§ TASKS FOR THIS EXERCISE:
[a] In the whisky review notebook, what is the goal of the Kaggle whisky competition data?
[b] Reproduce the stretch of the whisky review notebook from "#### Load Kaggle" through "test = pd.read_csv('test.csv')".
[c] Carry the whisky review notebook forward from its last line shown.

§ DOCUMENT SEGMENT:
------------------------

# Introduction

We are going to run increasingly sophisticated classification models on whisky reviews

##Classifier based on TfIdf vectorization of reviews

### Follow Along 

1. Join the Kaggle Competition https://www.kaggle.com/c/whiskey-201911/submissions
2. Download the data
3. Train and hyperparameter tune a model using an sklearn pipeline

#### Get spacy and restart runtime

In [None]:
#YOUR CODE HERE
!python -m spacy download en_core_web_sm

#### import necessary packages, load spacy

In [None]:
import pandas as pd
import re

import matplotlib.pyplot as plt
%matplotlib inline

from sklearn.model_selection import RandomizedSearchCV, train_test_split
from sklearn.model_selection import GridSearchCV
from sklearn.ensemble import GradientBoostingClassifier, RandomForestClassifier
import xgboost as xgb
from xgboost import XGBClassifier
from sklearn.metrics import accuracy_score

from sklearn.decomposition import TruncatedSVD
from sklearn.feature_extraction.text import CountVectorizer, TfidfVectorizer
from sklearn.pipeline import Pipeline
import spacy

Load `spacy`

In [None]:
#YOUR CODE HERE
nlp = spacy.load('en_core_web_sm')

#### Load Kaggle Whisky Competition Data
The goal is to predict the rating from the review text

In [None]:
# !!!!! You may need to change the path !!!!!
# You can download these datasets from the Kaggle in-class 
# competition for your cohort. 
 
train = pd.read_csv('train.csv')
test = pd.read_csv('test.csv')

In [None]:
test

In [None]:
train.head()

In [None]:
train['description'] = train['description'].astype(str)
train['category'] = train['category'].astype(str)

------------------------

[Items from a data source]
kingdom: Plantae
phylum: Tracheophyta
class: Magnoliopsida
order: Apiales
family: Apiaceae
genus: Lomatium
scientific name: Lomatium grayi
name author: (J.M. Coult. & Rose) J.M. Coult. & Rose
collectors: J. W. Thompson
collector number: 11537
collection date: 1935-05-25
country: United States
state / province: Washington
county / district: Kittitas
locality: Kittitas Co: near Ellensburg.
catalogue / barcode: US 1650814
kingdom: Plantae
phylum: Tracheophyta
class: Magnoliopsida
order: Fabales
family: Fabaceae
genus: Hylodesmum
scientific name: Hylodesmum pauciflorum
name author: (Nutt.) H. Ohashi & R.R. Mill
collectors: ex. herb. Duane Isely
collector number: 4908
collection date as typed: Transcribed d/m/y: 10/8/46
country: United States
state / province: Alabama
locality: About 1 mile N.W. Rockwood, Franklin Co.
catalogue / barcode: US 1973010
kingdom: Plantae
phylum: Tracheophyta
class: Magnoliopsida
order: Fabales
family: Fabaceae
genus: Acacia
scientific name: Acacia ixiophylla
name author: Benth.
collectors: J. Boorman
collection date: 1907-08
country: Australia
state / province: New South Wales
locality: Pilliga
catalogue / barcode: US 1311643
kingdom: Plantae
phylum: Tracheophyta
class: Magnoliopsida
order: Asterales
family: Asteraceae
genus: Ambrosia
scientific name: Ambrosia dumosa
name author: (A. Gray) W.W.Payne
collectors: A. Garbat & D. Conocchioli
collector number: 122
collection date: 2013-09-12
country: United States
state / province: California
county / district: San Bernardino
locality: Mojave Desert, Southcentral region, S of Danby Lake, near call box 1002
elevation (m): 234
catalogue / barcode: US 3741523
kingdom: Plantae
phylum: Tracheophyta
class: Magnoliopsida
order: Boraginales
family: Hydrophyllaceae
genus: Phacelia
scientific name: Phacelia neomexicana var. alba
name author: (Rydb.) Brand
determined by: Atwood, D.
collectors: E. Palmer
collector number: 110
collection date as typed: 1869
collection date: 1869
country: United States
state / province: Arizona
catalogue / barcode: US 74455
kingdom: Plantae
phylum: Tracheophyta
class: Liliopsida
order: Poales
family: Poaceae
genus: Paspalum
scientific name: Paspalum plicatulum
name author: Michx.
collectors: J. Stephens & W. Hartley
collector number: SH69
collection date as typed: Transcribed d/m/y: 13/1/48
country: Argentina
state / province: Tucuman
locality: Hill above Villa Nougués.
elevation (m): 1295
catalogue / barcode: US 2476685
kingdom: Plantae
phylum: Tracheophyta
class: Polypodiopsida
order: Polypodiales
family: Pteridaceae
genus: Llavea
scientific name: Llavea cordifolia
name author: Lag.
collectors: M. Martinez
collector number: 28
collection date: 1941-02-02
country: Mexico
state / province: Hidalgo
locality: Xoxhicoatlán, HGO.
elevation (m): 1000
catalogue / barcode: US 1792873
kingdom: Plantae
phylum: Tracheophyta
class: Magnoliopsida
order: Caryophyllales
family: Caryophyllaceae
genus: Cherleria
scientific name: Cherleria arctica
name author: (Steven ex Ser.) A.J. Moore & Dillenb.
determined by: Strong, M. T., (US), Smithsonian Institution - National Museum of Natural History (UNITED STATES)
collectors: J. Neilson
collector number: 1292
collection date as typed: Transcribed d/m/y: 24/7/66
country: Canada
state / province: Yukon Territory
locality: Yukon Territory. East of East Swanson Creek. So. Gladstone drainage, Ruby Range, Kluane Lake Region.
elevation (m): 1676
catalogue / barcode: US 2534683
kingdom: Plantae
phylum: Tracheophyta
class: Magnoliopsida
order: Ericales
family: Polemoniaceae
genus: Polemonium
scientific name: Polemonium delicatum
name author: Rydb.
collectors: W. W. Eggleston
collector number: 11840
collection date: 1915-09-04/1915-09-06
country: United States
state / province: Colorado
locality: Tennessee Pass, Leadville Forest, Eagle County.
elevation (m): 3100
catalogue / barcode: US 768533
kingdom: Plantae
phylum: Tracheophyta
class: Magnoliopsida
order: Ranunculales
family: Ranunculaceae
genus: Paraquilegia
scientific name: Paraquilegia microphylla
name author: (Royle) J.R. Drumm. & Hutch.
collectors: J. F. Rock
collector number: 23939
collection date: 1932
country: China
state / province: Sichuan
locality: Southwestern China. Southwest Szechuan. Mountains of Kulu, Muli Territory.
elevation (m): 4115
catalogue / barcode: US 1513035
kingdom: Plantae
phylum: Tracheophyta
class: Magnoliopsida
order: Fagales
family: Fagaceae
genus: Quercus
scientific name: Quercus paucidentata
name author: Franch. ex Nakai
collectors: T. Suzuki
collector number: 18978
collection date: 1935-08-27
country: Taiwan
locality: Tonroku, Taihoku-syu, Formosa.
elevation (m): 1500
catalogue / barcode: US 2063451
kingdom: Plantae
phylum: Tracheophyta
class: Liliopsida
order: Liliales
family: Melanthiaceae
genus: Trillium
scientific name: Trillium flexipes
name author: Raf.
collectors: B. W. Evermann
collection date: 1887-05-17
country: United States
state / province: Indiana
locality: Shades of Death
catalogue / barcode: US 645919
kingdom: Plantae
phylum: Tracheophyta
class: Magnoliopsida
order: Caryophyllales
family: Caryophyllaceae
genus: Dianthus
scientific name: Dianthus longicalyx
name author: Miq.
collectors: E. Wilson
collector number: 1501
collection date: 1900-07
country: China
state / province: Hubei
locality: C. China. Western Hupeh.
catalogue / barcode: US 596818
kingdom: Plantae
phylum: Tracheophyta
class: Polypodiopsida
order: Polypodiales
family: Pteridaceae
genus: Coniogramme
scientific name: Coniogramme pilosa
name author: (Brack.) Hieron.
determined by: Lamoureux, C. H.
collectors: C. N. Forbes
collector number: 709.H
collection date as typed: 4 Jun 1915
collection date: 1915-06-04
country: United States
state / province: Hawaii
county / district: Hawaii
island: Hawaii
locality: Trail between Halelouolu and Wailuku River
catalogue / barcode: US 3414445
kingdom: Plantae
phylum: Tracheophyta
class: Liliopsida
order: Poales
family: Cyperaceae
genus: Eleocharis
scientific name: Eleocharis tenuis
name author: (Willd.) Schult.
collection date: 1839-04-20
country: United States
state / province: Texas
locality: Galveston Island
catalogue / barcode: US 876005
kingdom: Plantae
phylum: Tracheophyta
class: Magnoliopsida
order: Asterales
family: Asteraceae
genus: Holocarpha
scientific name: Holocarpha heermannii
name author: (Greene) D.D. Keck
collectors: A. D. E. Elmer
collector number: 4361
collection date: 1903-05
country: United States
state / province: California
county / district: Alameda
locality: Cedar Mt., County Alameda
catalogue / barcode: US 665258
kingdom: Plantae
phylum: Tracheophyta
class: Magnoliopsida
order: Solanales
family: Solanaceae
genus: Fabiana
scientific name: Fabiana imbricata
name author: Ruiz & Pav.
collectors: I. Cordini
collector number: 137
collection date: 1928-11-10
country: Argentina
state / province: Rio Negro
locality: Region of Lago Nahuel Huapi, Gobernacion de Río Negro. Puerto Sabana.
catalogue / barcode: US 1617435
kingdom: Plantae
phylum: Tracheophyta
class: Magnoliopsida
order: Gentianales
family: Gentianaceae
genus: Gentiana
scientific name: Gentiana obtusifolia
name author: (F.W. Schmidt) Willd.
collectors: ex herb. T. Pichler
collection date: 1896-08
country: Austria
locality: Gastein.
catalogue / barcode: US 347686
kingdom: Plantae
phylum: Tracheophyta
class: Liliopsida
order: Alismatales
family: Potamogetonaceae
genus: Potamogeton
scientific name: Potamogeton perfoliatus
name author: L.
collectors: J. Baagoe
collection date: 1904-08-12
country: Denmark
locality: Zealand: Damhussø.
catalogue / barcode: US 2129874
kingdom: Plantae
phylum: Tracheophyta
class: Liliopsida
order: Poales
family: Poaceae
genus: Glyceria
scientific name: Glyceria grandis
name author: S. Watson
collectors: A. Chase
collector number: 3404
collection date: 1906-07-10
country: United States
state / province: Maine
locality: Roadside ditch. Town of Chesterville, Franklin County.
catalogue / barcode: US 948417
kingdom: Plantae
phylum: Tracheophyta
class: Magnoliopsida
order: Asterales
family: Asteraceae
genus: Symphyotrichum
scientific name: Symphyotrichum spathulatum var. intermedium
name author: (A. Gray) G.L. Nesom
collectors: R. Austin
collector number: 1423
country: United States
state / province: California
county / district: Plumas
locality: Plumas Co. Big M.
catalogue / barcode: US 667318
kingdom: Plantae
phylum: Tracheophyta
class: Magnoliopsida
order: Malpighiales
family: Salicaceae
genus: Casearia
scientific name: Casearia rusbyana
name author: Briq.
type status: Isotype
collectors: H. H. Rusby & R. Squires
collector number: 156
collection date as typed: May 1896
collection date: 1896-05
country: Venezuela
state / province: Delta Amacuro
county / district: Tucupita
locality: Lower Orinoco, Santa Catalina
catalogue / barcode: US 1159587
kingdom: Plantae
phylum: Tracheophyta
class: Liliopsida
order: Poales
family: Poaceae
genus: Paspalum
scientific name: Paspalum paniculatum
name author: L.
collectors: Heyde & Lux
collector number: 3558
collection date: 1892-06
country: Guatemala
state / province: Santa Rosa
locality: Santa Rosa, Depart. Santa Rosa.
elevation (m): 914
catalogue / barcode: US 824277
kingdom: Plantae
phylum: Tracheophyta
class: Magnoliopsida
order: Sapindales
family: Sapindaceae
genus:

------------------------

§ TASK-BY-TASK ANSWERS:
[a] To predict the rating from the review text.

[b]
#### Load Kaggle Whisky Competition Data
The goal is to predict the rating from the review text

In [None]:
# !!!!! You may need to change the path !!!!!
# You can download these datasets from the Kaggle in-class 
# competition for your cohort. 
 
train = pd.read_csv('train.csv')
test = pd.read_csv('test.csv')

[c]
test['description'] = test['description'].astype(str)
train.dtypes

In [None]:
train['description'][0]

### 1.1 Clean Text

In [None]:
def clean_doc(text):
  # COMPLETE THE CODE IN THIS CELL
  # remove new line characters
  text = text.lower()
  text = text.replace('\\n', ' ')
  # remove numbers from the text
  pattern = re.compile('\xa0')
  text = re.sub(pattern, '', text)
  text = re.sub(r'[^a-zA-Z]', ' ', text)
  # remove multiple white spaces
  text = re.sub(r"[ ]{2,}", " ", text)

  # case normalize and strip extra white spaces on the far left and right hand side
  text = text.lstrip().rstrip()
  return text

train['description'] = train['description'].apply(clean_doc)
test['description'] = test['description'].apply(clean_doc)
train['description'][0]


In [None]:
train['description'] = train['description'].apply(lambda x: ' '.join([token.lemma_.strip() for token in nlp(x) if \
                                                             ((not token.is_stop) and (not token.is_punct) and \
                                                              (len(token.lemma_.strip()) > 1) and (token.is_alpha))]))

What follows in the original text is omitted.